Exercise A -
Reproduce the passage on Pakistan's Ministry of Finance between "The Ministry of" and "was Shaukat Tarin.", inclusive.
Exercise B -
According to the passage on Pakistan's Ministry of Finance, under whose supervision does the Finance Division come?

The Ministry of Finance and Revenue () or Ministry of Finance (, Wazarat-e-khazana, abbreviated as MoF) is a ministry of the Government of Pakistan tasked to ensure a strong Pakistani economy by developing policies of sound economic management and providing expert advice to the government.

Minister

The Minister of Finance is leading cabinet member who responsible each year for presenting the federal government's budget. It is one of the most important positions in the Cabinet. Because of the prominence and responsibility of this position, it is not uncommon for former Ministers of Finance to be appointed Prime Minister. The current Minister of Finance of Pakistan is Miftah Ismail, he was appointed to this position by the Prime minister of Pakistan on 19 April 2022. The previous Minister of Finance was Shaukat Tarin.

Divisions

Finance
The Finance Division comes under the supervision of the Secretary of Finance. The division's bureaucracy is divided into several wings and units, which include

 Human Resource Management Wing: Basic functions include the official business management of the organisation through the provision of effective human resource. The wing also provides logistic support to various other units of the organisation.

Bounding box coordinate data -
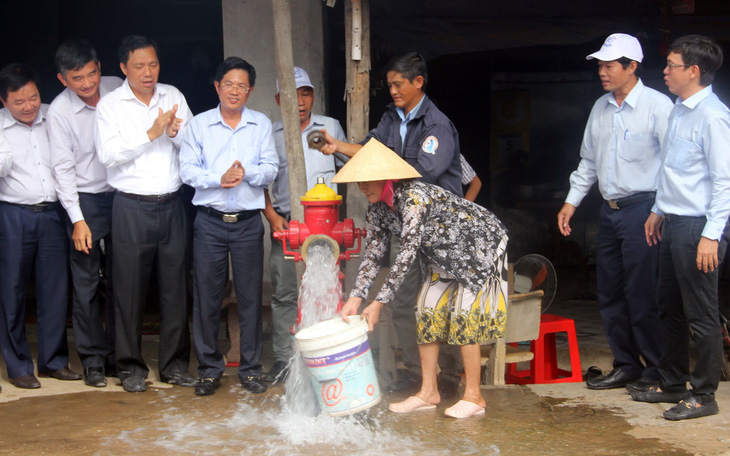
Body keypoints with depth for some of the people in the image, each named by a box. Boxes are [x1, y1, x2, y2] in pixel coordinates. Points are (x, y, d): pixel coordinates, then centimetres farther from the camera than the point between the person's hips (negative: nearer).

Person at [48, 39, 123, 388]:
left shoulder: (117, 88, -2)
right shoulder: (59, 111, -11)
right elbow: (63, 168, -10)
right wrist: (77, 220, -14)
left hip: (121, 194, 3)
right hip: (86, 201, -3)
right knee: (86, 284, -1)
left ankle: (116, 354, 19)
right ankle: (92, 359, 11)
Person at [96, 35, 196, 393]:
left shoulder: (173, 96, 9)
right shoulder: (110, 104, 0)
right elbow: (108, 155, -12)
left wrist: (175, 132, -12)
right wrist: (151, 133, -15)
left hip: (171, 204, 3)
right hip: (132, 206, -3)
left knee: (175, 284, 5)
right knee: (130, 287, 2)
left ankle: (174, 363, 17)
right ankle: (130, 365, 14)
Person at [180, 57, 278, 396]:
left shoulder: (261, 124, 9)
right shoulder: (199, 125, 6)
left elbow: (271, 168, 3)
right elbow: (187, 169, 0)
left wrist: (246, 173, -16)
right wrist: (218, 178, -16)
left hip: (248, 221, 1)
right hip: (210, 221, 0)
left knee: (250, 296, 3)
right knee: (206, 296, 2)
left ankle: (250, 369, 14)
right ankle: (210, 368, 13)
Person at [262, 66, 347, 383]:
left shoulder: (330, 127, 12)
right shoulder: (271, 134, 9)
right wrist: (271, 216, -1)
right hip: (285, 223, 0)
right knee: (284, 294, 0)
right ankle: (284, 359, 7)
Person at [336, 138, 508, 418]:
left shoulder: (415, 197, -34)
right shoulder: (377, 207, -8)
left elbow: (407, 254, -37)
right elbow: (373, 253, -5)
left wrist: (379, 303, -37)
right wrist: (356, 298, -16)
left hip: (481, 245, -8)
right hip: (444, 256, 8)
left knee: (465, 316, -12)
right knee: (427, 313, 2)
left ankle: (474, 397, -3)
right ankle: (428, 393, 9)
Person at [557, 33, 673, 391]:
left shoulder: (657, 106, -9)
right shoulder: (601, 107, 13)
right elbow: (588, 160, 21)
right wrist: (572, 201, 17)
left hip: (642, 210, -7)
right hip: (609, 210, 7)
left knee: (641, 295, -5)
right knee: (610, 294, 11)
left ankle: (657, 371, 11)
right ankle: (626, 366, 24)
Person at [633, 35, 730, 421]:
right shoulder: (678, 111, 13)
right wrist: (659, 211, 23)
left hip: (698, 227, -10)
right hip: (673, 223, 10)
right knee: (669, 308, 17)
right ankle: (672, 384, 30)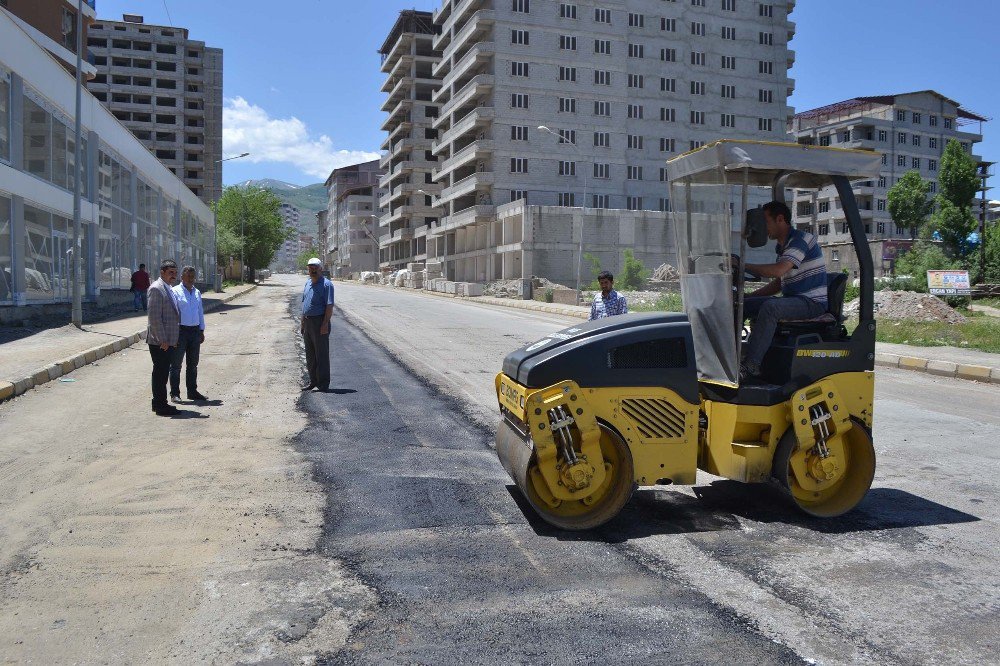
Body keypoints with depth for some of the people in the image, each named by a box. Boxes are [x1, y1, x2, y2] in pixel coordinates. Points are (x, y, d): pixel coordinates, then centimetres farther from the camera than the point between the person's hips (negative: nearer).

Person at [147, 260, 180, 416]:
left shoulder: (169, 289, 16)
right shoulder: (156, 289, -14)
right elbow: (154, 317, -19)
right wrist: (162, 340, -21)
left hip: (168, 341, 9)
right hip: (160, 342, -9)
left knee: (162, 373, 15)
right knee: (160, 373, -4)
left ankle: (160, 403, 23)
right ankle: (160, 406, 2)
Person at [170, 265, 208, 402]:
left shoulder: (197, 292, 12)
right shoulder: (175, 292, -7)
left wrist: (202, 331, 15)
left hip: (195, 331, 6)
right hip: (181, 330, -6)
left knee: (193, 364, 13)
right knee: (176, 364, 1)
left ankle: (192, 392, 22)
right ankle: (175, 393, 8)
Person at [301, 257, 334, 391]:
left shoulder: (326, 284, -10)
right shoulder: (307, 283, 14)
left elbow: (329, 306, -16)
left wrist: (325, 324, -22)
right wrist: (302, 322, 16)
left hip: (319, 322, -8)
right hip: (308, 322, 8)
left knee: (321, 354, -2)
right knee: (310, 354, 14)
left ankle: (323, 383, 5)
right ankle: (313, 381, 25)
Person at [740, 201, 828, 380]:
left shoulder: (801, 239, -13)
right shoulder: (783, 246, 18)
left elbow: (778, 271, -27)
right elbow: (778, 283, 22)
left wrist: (745, 266, -18)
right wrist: (749, 297, 12)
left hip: (812, 302, -10)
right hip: (793, 299, 10)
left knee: (770, 307, -36)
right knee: (740, 304, 0)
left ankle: (750, 365, -36)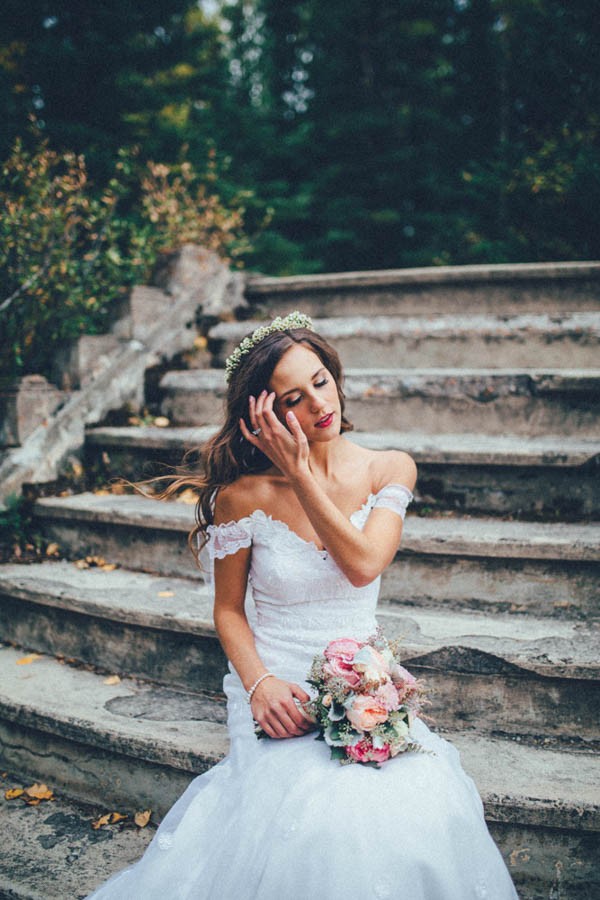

Written answer A -
The Ministry of Finance and Revenue () or Ministry of Finance (, Wazarat-e-khazana, abbreviated as MoF) is a ministry of the Government of Pakistan tasked to ensure a strong Pakistani economy by developing policies of sound economic management and providing expert advice to the government.

Minister

The Minister of Finance is leading cabinet member who responsible each year for presenting the federal government's budget. It is one of the most important positions in the Cabinet. Because of the prominence and responsibility of this position, it is not uncommon for former Ministers of Finance to be appointed Prime Minister. The current Minister of Finance of Pakistan is Miftah Ismail, he was appointed to this position by the Prime minister of Pakistan on 19 April 2022. The previous Minister of Finance was Shaukat Tarin.

Written answer B -
The Secretary of Finance.